Work instructions:
Return the data below unchanged, without images.

[Saved entries]
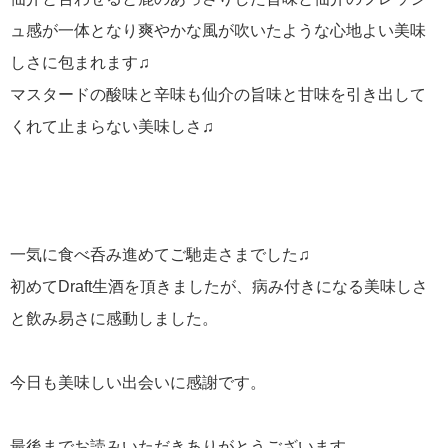
ュ感が一体となり爽やかな風が吹いたような心地よい美味
しさに包まれます♫
マスタードの酸味と辛味も仙介の旨味と甘味を引き出して
くれて止まらない美味しさ♫
一気に食べ呑み進めてご馳走さまでした♫
初めてDraft生酒を頂きましたが、病み付きになる美味しさ
と飲み易さに感動しました。
今日も美味しい出会いに感謝です。
最後までお読みいただきありがとうございます。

Your response:
ュ感が一体となり爽やかな風が吹いたような心地よい美味
しさに包まれます♫
マスタードの酸味と辛味も仙介の旨味と甘味を引き出して
くれて止まらない美味しさ♫
一気に食べ呑み進めてご馳走さまでした♫
初めてDraft生酒を頂きましたが、病み付きになる美味しさ
と飲み易さに感動しました。
今日も美味しい出会いに感謝です。
最後までお読みいただきありがとうございます。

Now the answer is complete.